A sense of déjà vu is hard to avoid.
The enterprise AI story has reached a familiar inflection point in the technology adoption cycle – one that echoes the pattern first described in Everett Rogers’ diffusion of innovations model, where early enthusiasm gives way to broader organisational adoption and, thereafter, the harder challenge of sustained value creation.
The debate around whether CX-focused AI belongs on the executive agenda is over. It’s now a fixture of boardroom discourse; increasingly regarded as indispensable to the pursuit of loyalty and growth. In 2024, fewer than four in 10 CX leaders described AI as a high or very high strategic imperative. By 2026, that figure has risen to 66% – a swing indicative of forces outside mere conviction and sentiment, but the accumulated weight of competitive pressure, higher levels of internal scrutiny, and the growing visibility of tangible returns on investment.

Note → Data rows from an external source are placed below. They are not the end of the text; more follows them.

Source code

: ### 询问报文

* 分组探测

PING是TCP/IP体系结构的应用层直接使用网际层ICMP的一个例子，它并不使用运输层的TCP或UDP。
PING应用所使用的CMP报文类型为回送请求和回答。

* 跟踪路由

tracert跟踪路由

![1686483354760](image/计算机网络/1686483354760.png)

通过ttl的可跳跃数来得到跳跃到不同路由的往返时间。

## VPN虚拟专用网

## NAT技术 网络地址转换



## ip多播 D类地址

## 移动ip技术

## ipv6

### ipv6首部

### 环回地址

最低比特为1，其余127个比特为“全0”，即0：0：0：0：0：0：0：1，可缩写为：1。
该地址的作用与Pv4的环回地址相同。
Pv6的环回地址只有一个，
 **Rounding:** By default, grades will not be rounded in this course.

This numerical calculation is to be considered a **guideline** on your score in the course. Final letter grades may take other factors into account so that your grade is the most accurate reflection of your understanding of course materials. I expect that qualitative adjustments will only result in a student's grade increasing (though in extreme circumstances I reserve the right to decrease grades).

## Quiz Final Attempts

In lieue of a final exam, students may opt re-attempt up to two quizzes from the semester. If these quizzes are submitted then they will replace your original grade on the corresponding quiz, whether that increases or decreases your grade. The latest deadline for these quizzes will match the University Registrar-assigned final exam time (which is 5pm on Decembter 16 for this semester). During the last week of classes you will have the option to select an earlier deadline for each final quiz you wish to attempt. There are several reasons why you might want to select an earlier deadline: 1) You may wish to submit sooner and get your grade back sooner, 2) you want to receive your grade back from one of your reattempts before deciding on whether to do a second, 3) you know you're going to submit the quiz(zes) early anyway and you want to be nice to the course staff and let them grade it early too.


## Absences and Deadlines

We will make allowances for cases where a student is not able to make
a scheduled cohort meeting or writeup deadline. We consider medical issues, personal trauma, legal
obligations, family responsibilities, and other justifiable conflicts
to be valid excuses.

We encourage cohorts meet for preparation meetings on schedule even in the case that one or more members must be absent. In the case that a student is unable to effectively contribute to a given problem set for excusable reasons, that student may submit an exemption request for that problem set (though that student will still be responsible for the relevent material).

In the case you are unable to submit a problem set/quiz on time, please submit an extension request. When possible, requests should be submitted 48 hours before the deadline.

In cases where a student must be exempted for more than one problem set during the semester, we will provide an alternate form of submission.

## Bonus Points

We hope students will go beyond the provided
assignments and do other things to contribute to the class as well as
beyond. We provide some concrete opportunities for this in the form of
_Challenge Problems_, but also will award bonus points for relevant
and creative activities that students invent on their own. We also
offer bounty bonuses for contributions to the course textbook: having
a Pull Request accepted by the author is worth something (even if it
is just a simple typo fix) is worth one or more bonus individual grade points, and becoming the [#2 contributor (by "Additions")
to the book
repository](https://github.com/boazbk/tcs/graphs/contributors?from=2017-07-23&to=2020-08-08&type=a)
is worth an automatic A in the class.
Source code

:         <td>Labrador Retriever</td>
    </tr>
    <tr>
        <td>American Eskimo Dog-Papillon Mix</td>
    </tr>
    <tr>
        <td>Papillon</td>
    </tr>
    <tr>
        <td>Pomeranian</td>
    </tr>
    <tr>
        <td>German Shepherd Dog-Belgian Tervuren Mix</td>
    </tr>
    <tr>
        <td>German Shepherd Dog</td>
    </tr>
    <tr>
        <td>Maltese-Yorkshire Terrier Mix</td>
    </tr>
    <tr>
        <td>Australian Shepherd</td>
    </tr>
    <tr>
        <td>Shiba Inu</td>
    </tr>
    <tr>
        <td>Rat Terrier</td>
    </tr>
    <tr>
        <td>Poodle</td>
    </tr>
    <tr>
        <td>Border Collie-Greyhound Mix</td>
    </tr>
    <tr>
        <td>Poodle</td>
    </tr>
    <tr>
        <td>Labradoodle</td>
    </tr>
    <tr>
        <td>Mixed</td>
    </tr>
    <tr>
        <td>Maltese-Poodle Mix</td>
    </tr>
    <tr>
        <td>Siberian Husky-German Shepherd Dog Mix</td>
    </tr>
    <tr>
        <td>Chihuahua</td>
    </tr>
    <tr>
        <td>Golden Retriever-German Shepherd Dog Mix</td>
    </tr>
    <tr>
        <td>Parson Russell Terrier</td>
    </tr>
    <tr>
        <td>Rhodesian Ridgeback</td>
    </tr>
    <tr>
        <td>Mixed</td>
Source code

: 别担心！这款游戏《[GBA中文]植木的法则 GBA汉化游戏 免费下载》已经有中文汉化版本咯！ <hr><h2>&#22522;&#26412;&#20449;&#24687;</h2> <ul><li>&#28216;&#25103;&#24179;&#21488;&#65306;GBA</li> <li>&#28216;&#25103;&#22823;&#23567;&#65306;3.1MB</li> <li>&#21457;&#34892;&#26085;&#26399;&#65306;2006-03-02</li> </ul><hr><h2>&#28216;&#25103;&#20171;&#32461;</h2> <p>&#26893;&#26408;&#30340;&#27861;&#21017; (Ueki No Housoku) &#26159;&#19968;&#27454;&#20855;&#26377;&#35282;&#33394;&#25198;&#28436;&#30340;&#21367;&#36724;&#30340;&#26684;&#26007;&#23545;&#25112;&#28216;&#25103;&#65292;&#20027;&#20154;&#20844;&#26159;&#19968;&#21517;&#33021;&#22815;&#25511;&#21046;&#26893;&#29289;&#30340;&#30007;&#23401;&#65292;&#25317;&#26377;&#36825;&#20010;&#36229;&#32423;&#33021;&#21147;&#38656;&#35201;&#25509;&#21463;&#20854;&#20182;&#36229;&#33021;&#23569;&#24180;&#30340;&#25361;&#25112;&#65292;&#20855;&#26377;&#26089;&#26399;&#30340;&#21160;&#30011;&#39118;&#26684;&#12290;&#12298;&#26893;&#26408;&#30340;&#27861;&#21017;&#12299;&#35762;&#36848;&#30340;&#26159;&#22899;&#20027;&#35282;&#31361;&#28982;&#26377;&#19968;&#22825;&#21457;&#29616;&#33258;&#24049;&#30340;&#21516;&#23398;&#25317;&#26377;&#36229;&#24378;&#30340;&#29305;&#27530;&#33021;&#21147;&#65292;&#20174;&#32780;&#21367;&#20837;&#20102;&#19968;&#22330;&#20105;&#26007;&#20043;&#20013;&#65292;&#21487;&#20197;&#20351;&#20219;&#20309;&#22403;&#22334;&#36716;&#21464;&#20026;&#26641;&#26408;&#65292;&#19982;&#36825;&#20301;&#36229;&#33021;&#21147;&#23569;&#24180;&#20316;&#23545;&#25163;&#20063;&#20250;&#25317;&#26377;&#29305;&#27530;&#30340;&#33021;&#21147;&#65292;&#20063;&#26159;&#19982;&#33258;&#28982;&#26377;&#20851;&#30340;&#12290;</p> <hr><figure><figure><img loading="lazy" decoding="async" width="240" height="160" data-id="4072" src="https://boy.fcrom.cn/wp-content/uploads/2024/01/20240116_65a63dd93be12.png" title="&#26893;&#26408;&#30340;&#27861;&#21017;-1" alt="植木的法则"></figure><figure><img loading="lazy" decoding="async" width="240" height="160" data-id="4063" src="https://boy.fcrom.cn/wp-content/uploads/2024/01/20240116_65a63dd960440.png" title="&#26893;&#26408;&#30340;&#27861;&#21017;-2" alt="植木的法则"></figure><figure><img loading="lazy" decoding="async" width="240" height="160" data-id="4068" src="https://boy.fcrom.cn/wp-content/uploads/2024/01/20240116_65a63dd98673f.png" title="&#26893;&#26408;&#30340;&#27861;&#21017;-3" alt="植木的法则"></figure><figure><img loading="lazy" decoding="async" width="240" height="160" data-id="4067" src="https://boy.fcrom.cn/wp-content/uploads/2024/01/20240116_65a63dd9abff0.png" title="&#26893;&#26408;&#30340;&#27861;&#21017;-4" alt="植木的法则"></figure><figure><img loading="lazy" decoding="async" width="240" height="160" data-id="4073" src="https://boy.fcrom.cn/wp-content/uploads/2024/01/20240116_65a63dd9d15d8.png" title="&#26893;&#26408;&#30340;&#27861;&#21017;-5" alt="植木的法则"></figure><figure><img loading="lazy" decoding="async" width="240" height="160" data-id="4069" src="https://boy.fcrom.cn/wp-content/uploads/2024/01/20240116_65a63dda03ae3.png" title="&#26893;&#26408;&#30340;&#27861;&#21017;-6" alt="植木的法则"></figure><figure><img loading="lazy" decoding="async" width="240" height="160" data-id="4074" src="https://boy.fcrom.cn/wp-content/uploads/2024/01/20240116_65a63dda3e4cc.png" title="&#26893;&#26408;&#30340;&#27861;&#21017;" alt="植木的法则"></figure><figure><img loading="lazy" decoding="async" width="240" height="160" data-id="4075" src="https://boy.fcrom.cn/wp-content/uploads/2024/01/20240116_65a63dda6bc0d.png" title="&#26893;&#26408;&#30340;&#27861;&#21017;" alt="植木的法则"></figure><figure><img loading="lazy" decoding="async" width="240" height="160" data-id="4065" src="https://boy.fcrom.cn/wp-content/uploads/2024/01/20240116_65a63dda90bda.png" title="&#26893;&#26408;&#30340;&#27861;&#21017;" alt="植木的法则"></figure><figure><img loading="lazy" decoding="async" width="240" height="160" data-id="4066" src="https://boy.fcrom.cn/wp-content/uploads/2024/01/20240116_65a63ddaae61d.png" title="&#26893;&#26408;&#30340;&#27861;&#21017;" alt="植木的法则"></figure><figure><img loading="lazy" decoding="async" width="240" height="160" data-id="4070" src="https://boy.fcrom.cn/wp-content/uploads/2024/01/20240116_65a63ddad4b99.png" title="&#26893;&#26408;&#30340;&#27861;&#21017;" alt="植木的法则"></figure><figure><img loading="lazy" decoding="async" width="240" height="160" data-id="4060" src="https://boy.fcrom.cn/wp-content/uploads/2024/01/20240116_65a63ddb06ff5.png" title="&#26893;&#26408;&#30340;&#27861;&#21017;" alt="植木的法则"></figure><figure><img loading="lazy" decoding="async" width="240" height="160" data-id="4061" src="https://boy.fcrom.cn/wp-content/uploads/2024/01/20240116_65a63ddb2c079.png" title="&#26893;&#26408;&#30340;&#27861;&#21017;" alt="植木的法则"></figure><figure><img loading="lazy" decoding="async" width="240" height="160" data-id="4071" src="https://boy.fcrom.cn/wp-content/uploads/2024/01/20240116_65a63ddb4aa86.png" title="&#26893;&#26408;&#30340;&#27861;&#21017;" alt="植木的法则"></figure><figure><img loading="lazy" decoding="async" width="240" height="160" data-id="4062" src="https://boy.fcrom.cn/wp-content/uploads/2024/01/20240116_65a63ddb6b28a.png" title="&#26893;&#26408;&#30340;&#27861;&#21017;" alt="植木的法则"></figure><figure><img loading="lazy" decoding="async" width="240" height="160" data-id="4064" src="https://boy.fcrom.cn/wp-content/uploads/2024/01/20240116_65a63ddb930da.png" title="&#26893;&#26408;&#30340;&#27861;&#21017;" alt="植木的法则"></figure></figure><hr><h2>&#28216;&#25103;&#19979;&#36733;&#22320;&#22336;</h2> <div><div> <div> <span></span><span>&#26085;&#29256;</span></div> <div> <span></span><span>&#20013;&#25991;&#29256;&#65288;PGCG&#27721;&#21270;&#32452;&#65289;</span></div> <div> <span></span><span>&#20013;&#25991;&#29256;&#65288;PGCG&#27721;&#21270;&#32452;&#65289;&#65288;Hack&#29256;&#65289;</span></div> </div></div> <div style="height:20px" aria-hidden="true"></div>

What stands out, though, is less the headline number itself, and more the underlying trajectory. Each year, organisations are shifting through successive priority gears – what was exploratory is becoming sponsored; what was sponsored is becoming business-critical. The growing cohort categorising AI as a core priority is not emerging out of the blue; it’s graduating from the group that already has active executive sponsorship in place. And that cadence is important. Executive buy-in is where institutional commitment is forged, tested, and – in the fastest-moving organisations — converted into C-suite ownership that drives holistic rewiring rather than deployment of isolated use cases.
The corresponding decline in moderate and low levels of focus – from 62% collectively in 2024 to 34% in 2026 – underscores the same dynamic. The centre of gravity is shifting. Fence-sitting, in other words, is untenable.